(Beginning of Materials provided)

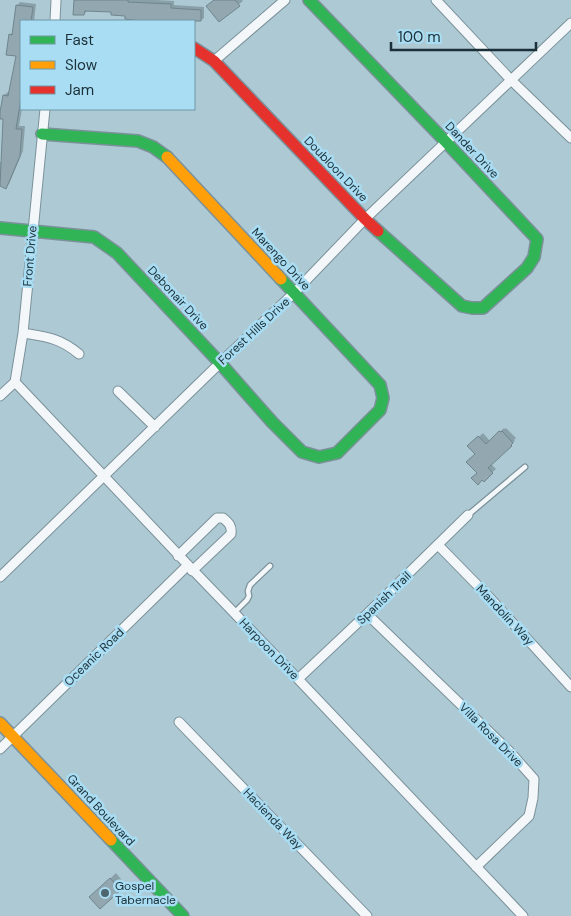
<svg xmlns="http://www.w3.org/2000/svg" width="571" height="916" font-family="'DM Sans',sans-serif">
<style>
.shadow{fill:#0003}
.building{fill:#92a7b0;stroke:#6f868e}
.lines{fill:none;stroke-linecap:round;stroke-linejoin:round}
.lane-casing{stroke:#7b919a;stroke-width:7}
.street-casing{stroke:#7b919a;stroke-width:11}
.fast-casing{stroke:#7b919a;stroke-width:14}
.slow-casing{stroke:#7b919a;stroke-width:14}
.jam-casing{stroke:#7b919a;stroke-width:14}
.lane{stroke:#f3f7f9;stroke-width:4.5}
.street{stroke:#f3f7f9;stroke-width:9}
.fast{stroke:#30b455;stroke-width:11}
.slow{stroke:#ff9f0a;stroke-width:11}
.jam{stroke:#e5322d;stroke-width:11}
.poi-dot{fill:#4e666f;stroke:#a9ddf3;stroke-width:2}
.labels{text-anchor:middle;stroke-width:5;stroke-linejoin:round;paint-order:stroke}
.street-label{font-size:12px;fill:#1b3038;stroke:#a9ddf3}
.poi-label{font-size:12px;fill:#1b3038;stroke:#a9ddf3;text-anchor:start}
</style>
<rect width="100%" height="100%" fill="#adc9d4"/>
<!-- shadow -->
<path class="shadow" d="M75,0H156L174,1V5L204,7V18L200,21H142V19L112,11L88,10L84,14Z
M213,0H242L243,1L219,20Z
M20,2L36,4L34,21H21V109H22L19,126H25L23,151L9,184L5,187L0,185V162H2L4,95L8,92H10L17,55L10,35L13,32L17,6Z
M504,428L505,429L506,428L516,438L514,440L515,441L491,464L496,469L484,480L478,473L477,454L469,446L483,433L490,441Z
M116,873L125,884L100,907L91,897Z"/>
<!-- building -->
<path class="building" d="M74,0H128V2L171,4V8L201,10V21H140L125,19V16L111,15V12L85,11L84,15H73Z
M214,0H235L240,6L219,22L206,6Z
M16,5L33,7L31,21H21V98L16,129H22L20,156L6,189L0,186L3,119H0V112L3,95L8,96L16,56L6,55L9,34L12,35Z
M499,431L501,432L502,431L513,443L511,445L512,446L488,468L493,473L484,482L482,480L478,485L471,478L477,473L466,462L475,454L467,446L478,436L486,444Z
M110,878L121,890L100,909L89,897Z"/>
<g class="lines">
<defs>
<path id="lane" d="M468,515L525,467
M234,613L247,600L249,596L248,591L250,585L270,566"/>
<path id="street" d="M436,0L511,80L571,138
M55,21L56,0
M214,61L285,0
M23,333C47,337 60,338 79,354
M15,382L188,565L298,679L523,916
M118,391L155,427
M0,396L15,382L23,333L45,109
M438,545L489,597L571,687
M178,556L217,518H223C229,523 232,526 231,534L192,571
M0,577L220,363L294,293L365,219L571,23
M367,614L510,752L534,779L533,798L529,816L476,867
M298,679L367,614L468,515
M179,722L367,916
M0,749L188,565"/>
<path id="fast" d="M309,0L446,142L537,239L534,257L527,268L483,308H472L462,306L378,231
M42,134L138,141L153,147L167,157
M0,228L94,237L117,253L220,363L272,422L302,452L319,457L337,453L380,410L383,398L380,385L281,279
M111,840L183,916"/>
<path id="slow" d="M167,157L281,279
M0,723L111,840"/>
<path id="jam" d="M194,48L214,61L365,219L378,231"/>
</defs>
<!-- lane casing -->
<use href="#lane" class="lane-casing"/>
<!-- street casing -->
<use href="#street" class="street-casing"/>
<!-- fast casing -->
<use href="#fast" class="fast-casing"/>
<!-- slow casing -->
<use href="#slow" class="slow-casing"/>
<!-- jam casing -->
<use href="#jam" class="jam-casing"/>
<!-- lane -->
<use href="#lane" class="lane"/>
<!-- street -->
<use href="#street" class="street"/>
<!-- fast -->
<use href="#fast" class="fast"/>
<!-- slow -->
<use href="#slow" class="slow"/>
<!-- jam -->
<use href="#jam" class="jam"/>
</g>
<!-- markers -->
<circle class="poi-dot" cx="105" cy="893" r="5"/>
<g class="labels">
<!-- street labels -->
<g class="street-label">
<text transform="translate(472 150) rotate(47)" y="4">Dander Drive</text>
<text transform="translate(336 169) rotate(46)" y="4">Doubloon Drive</text>
<text transform="translate(30 256) rotate(-85)" y="4">Front Drive</text>
<text transform="translate(281 259) rotate(47)" y="4">Marengo Drive</text>
<text transform="translate(178 298) rotate(47)" y="4">Debonair Drive</text>
<text transform="translate(254 331) rotate(-43)" y="4">Forest Hills Drive</text>
<text transform="translate(384 598) rotate(-44)" y="4">Spanish Trail</text>
<text transform="translate(505 615) rotate(47)" y="4">Mandolin Way</text>
<text transform="translate(269 649) rotate(46)" y="4">Harpoon Drive</text>
<text transform="translate(94 657) rotate(-44)" y="4">Oceanic Road</text>
<text transform="translate(491 735) rotate(45)" y="4">Villa Rosa Drive</text>
<text transform="translate(101 810) rotate(47)" y="4">Grand Boulevard</text>
<text transform="translate(273 819) rotate(46)" y="4">Hacienda Way</text>
</g>
<!-- poi labels -->
<g class="poi-label">
<text x="115" y="890">Gospel<tspan x="115" dy="14">Tabernacle</tspan></text>
</g>
</g>
<!-- legend -->
<rect x="20" y="20" width="175" height="90" fill="#a9ddf3" stroke="#7098a8"/>
<rect x="30" y="36" width="25" height="8" fill="#30b455" stroke="#7098a8"/>
<text x="65" y="45" font-size="15" fill="#1b3038">Fast</text>
<rect x="30" y="61" width="25" height="8" fill="#ff9f0a" stroke="#7098a8"/>
<text x="65" y="70" font-size="15" fill="#1b3038">Slow</text>
<rect x="30" y="86" width="25" height="8" fill="#e5322d" stroke="#7098a8"/>
<text x="65" y="95" font-size="15" fill="#1b3038">Jam</text>
<!-- scale -->
<path d="M391 42v8h145v-8" fill="none" stroke="#1b3038" stroke-width="2.5"/>
<text x="398" y="42" font-size="15" fill="#1b3038" stroke="#a9ddf3" stroke-width="4" paint-order="stroke">100 m</text>
</svg>
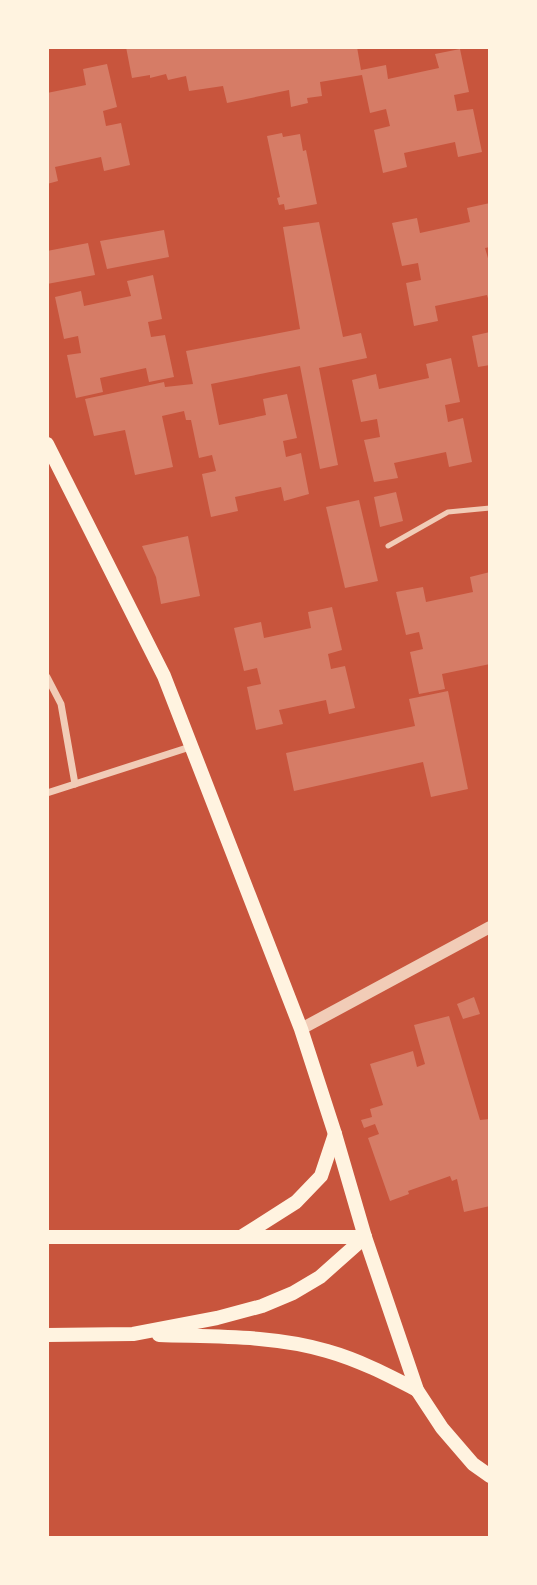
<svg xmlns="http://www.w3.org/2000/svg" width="537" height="1585" font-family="'Work Sans',sans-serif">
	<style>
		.building { fill: #d67c66 }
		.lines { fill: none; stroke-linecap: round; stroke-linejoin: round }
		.service { stroke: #f1ccb7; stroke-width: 5 }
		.minor { stroke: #f1ccb7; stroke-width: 7 }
		.tertiary { stroke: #f1ccb7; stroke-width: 12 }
		.secondary { stroke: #fff3e0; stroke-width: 14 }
	</style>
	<rect width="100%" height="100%" fill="#c8553d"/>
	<!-- building -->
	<g class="building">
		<path d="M126,47H357L361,70L386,65L388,79L439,68L435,54L460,49L469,92L454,95L457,111L473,109L482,152L458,157L455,142L404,153L407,167L383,173L374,130L390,126L386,109L370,113L362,75L320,82L322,96L307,98L308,103L291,107L289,90L227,103L223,86L189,91L186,76L168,80L166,74L150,78V75L132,78Z"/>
		<path d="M107,64L117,107L103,111L106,126L121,123L130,165L104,171L101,157L55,167L58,181L47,184V93L86,85L83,69Z"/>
		<path d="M282,133L283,137L300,134L303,151L306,150L317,204L285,210L284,204L279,205L277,198L280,197L279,193L267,136Z"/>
		<path d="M490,203V247L485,248L490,265V305L487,295L435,306L438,321L414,326L406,283L421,280L418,263L402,266L392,223L417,218L420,233L470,222L467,208Z"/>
		<path d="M319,222L343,337L361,333L367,358L319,368L338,465L320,469L300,366L211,384L219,425L266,415L263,399L287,394L297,438L283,441L286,457L301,453L309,494L284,501L281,487L235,497L238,511L211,517L202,474L216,471L212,455L199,458L191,420H186L184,411L162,416L173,467L135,475L125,430L94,436L85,399L164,382L165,387L193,384L186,351L300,329L283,227Z"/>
		<path d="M164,230L169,257L107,269L100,241Z"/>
		<path d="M88,243L95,275L47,284V251Z"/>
		<path d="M153,275L162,319L148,322L151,337L165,335L174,377L149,382L146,368L100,378L103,392L76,398L67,355L81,353L78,336L64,339L55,297L81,291L84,306L131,296L127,281Z"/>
		<path d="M490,332V365L478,367L472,336Z"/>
		<path d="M451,358L460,402L445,405L448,422L463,418L472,462L449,467L446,452L394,463L398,478L374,482L364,440L380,437L377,419L361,422L352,380L376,374L379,389L429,378L426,364Z"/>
		<path d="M396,492L403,521L380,527L374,497Z"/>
		<path d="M359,500L378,581L345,588L326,507Z"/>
		<path d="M188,536L200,596L161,604L156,577L142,546Z"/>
		<path d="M490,572V664L442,674L445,689L419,694L410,652L423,649L419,632L406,635L396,592L423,587L426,602L473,592L470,577Z"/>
		<path d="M332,607L342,650L328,654L331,669L345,666L355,708L329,714L326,700L279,710L283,724L256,730L247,687L261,684L257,668L244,671L234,628L261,622L264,638L311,628L308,612Z"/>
		<path d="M448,691L468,789L431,797L423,762L294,791L286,753L415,726L409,699Z"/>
		<path d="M474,997L480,1014L463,1019L457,1004Z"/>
		<path d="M449,1016L480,1120L490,1119V1206L464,1212L457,1179L452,1181L450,1176L408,1191L409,1194L390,1201L368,1138L379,1134L375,1124L364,1128L361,1120L372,1117L370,1109L383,1105L370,1064L413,1051L417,1067L425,1064L414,1025Z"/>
	</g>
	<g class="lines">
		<!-- service -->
		<path class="service" d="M388,546L448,512L490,508"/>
		<!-- minor -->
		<g class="minor">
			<path d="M47,677L61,704L75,784"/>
			<path d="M47,793L190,747"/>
		</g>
		<!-- tertiary -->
		<path class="tertiary" d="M301,1029L490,927"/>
		<!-- secondary -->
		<g class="secondary">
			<path d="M47,444L164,676L301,1029L335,1134L365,1237L417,1390L442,1428L473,1464L490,1476"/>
			<path d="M47,1237H365"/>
			<path d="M241,1237L296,1202L321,1176L335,1134"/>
			<path d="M47,1335L133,1334L217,1318L262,1306L293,1293L320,1277L365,1237"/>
			<path d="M159,1335C214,1337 274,1335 327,1351C359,1360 388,1375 417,1390"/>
		</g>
	</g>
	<!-- border -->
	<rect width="537" height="1585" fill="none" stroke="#fff3e0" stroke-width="98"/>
</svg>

(End of Materials provided)

What the task asks
Within the material, find all lines that hold the word "lane" and show them.

Exercise output
.lane-casing{stroke:#7b919a;stroke-width:7}
.lane{stroke:#f3f7f9;stroke-width:4.5}
<path id="lane" d="M468,515L525,467
<!-- lane casing -->
<use href="#lane" class="lane-casing"/>
<!-- lane -->
<use href="#lane" class="lane"/>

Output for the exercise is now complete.